From: Yu Zhao <yuzhao@google.com>
To: Will Deacon <will@kernel.org>
Cc: linux-kernel@vger.kernel.org, kernel-team@android.com,
Catalin Marinas <catalin.marinas@arm.com>,
Minchan Kim <minchan@kernel.org>,
Peter Zijlstra <peterz@infradead.org>,
Linus Torvalds <torvalds@linux-foundation.org>,
Anshuman Khandual <anshuman.khandual@arm.com>,
linux-mm@kvack.org, linux-arm-kernel@lists.infradead.org
Subject: Re: [PATCH 4/6] mm: proc: Invalidate TLB after clearing soft-dirty page state
Date: Fri, 20 Nov 2020 19:49:22 -0700 [thread overview]
Message-ID: <20201121024922.GA1363491@google.com> (raw)

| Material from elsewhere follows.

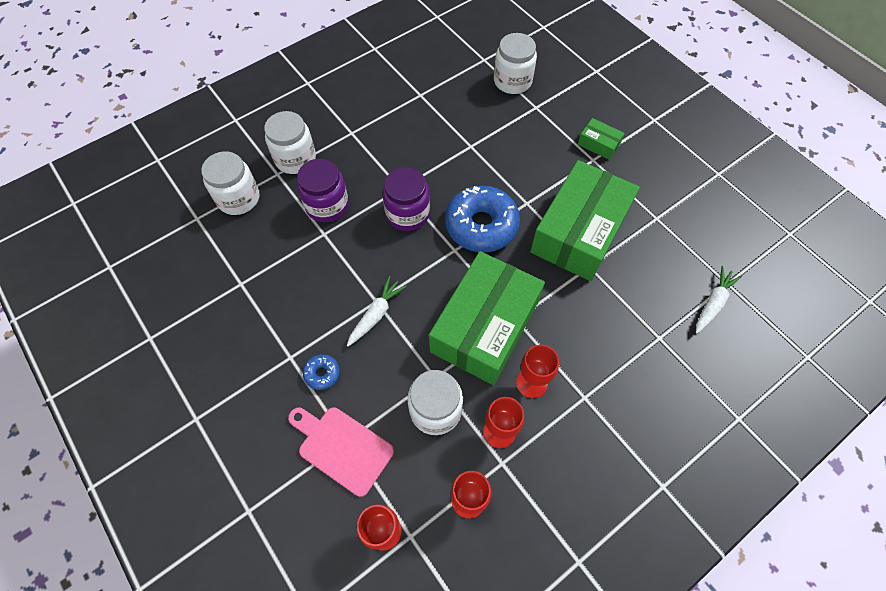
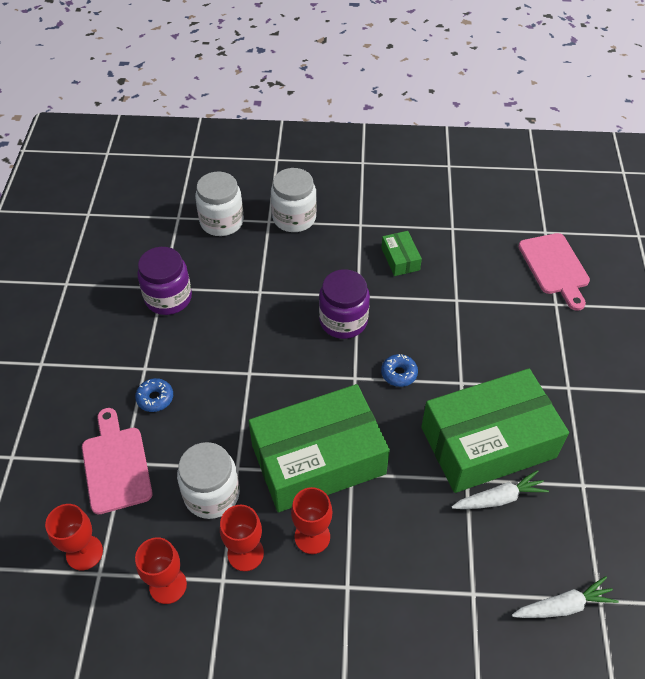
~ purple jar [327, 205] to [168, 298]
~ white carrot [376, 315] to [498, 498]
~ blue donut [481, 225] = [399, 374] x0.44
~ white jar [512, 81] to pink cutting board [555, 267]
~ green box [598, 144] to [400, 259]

In-Reply-To: <20201120202253.GB1303870@google.com>
On Fri, Nov 20, 2020 at 01:22:53PM -0700, Yu Zhao wrote:
> On Fri, Nov 20, 2020 at 02:35:55PM +0000, Will Deacon wrote:
> > Since commit 0758cd830494 ("asm-generic/tlb: avoid potential double flush"),
> > TLB invalidation is elided in tlb_finish_mmu() if no entries were batched
> > via the tlb_remove_*() functions. Consequently, the page-table modifications
> > performed by clear_refs_write() in response to a write to
> > /proc/<pid>/clear_refs do not perform TLB invalidation. Although this is
> > fine when simply aging the ptes, in the case of clearing the "soft-dirty"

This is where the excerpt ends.